Coming first isn't everything.
Some people do a great job of being No. 2. Look, for example, at this piece of advice from a master of deputising:
"One word sums up probably the responsibility of any vice president, and that one word is 'to be prepared'."
And with that sentence, plus a lot of other incoherent, perplexing statements - not to mention the odd misspelling - former American vice-president Dan Quayle comprehensively dashed his hopes of ever becoming the top dog. Nobody liked the prospect of a man who couldn't spell ‘potato' running the world's most important country.
Quayle suggested an 'e' was appended to make it 'potatoe'. Instead, we point you to another 'e': evolution. In our book Naturally Selected, we say that human leadership evolved because it provided the best chance of a group's survival. We also posit that we continue to favour this kind of natural leadership today, which is why we like benevolent leaders who trust the judgment of their colleagues, who share praise and blame, and also the spoils of good leadership, such as company profits.
Uneasy coalitions
But leadership today isn't always so harmonious, particularly when it is shared between two individuals who don't share the same outlook. And when does this odd situation arise? In a coalition. Chimpanzees form uneasy coalitions, and so do humans (we share much of our heritage, including leadership behaviour). In human society, we frequently form political coalitions, in which two or more parties team up to govern because no single party holds a convincing mandate.
That's the norm for Western Europe: Germany, Italy and the Netherlands are governed by coalitions. So too is Britain; the Prime Minister is David Cameron, a Conservative, and his deputy is Nick Clegg, a Liberal Democrat (the LDs constitute the UK's third most popular party, behind the Conservatives and Labour).
'I forgot I was running the country'
And when David Cameron was in the Middle East recently, it fell to a reporter to point out to Clegg that he was now officially running Britain. To which he quipped: "Oh yeah, I suppose I am. I forgot about that." Clegg then went on to say that, in the age of the Blackberry, there was no need for Cameron to relinquish control merely because he was abroad, but this deputy PM had already given the indelible impression that he did not take his deputising duties seriously. And no wonder: he is not a real deputy, not in the ancestral sense.

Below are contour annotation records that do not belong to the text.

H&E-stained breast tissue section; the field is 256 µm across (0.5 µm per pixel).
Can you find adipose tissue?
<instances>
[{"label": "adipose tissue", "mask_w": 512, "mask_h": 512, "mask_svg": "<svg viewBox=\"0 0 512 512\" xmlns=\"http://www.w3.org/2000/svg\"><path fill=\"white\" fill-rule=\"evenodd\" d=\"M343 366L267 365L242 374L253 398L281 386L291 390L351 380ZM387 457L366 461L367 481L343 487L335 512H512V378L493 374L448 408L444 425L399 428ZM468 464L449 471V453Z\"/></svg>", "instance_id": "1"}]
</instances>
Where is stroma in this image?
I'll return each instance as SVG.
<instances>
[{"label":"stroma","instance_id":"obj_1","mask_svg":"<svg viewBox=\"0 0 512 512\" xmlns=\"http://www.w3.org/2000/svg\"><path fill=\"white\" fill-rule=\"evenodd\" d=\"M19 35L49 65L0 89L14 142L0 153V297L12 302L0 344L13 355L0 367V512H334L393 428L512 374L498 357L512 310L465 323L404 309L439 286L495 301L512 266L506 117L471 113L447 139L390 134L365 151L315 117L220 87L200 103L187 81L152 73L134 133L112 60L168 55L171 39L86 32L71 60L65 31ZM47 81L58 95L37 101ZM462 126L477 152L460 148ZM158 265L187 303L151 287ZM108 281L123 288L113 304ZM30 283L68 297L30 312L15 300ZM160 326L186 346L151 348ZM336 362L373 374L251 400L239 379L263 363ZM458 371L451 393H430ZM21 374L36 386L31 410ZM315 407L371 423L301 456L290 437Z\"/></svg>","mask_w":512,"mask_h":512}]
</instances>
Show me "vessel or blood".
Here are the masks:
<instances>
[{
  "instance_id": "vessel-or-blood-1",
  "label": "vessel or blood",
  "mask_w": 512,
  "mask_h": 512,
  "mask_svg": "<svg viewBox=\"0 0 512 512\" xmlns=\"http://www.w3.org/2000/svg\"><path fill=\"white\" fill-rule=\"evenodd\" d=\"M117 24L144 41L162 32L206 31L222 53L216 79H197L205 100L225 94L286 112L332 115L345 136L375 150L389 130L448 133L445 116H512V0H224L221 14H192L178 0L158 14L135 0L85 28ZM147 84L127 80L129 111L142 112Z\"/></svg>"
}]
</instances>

Clegg had leadership ambitions of his own, and he wanted to run the Government, not be second in command. That, of course, is not really what a deputy is for: his task is to lead when the leader is absent, to carry the torch along the path that the leader has chosen. In effect, a deputy leader is a leader's first follower. Given the immense policy differences between the Conservatives and the Lib Dems, such as on university tuition fees, it is nigh on impossible for Clegg to step convincingly into Cameron's shoes. Neither completely trusts the other: while Clegg doesn't seem keen to rise to the challenge of governing (because governing involves furthering a Conservative agenda), you can bet that Cameron isn't too keen to cede power either.
Choose your partner carefully
It's a real flaw in any political coalition between two ideologically different parties. Their top brass might work together but they are not reading from the same manifesto, let alone from the same page. This might be why coalitions are so unstable: Italy has had 62 Governments since the Second World War. The Cameron-Clegg show makes Obama's choice of VP, in Joe Biden, looks smart: he's an older guy, not a young Turk, and he doesn't particularly harbour leadership ambitions of his own. John McCain might have thrown his campaign with his choice: few relished the idea of Sarah Palin running America if McCain couldn't.
So if you want to be a great deputy, admired by your boss and underlings alike, stick to these rules:
- Be loyal to the leader - or, be his first follower. Anything else looks like betrayal.
- Work hard to fulfil his objectives.
- If you want to be a leader, keep your ambitions hidden
- When you take charge, look and behave like a leader
- And, if your desire to be the alpha male is overwhelming, move to a different organisation that can accommodate your raging ego.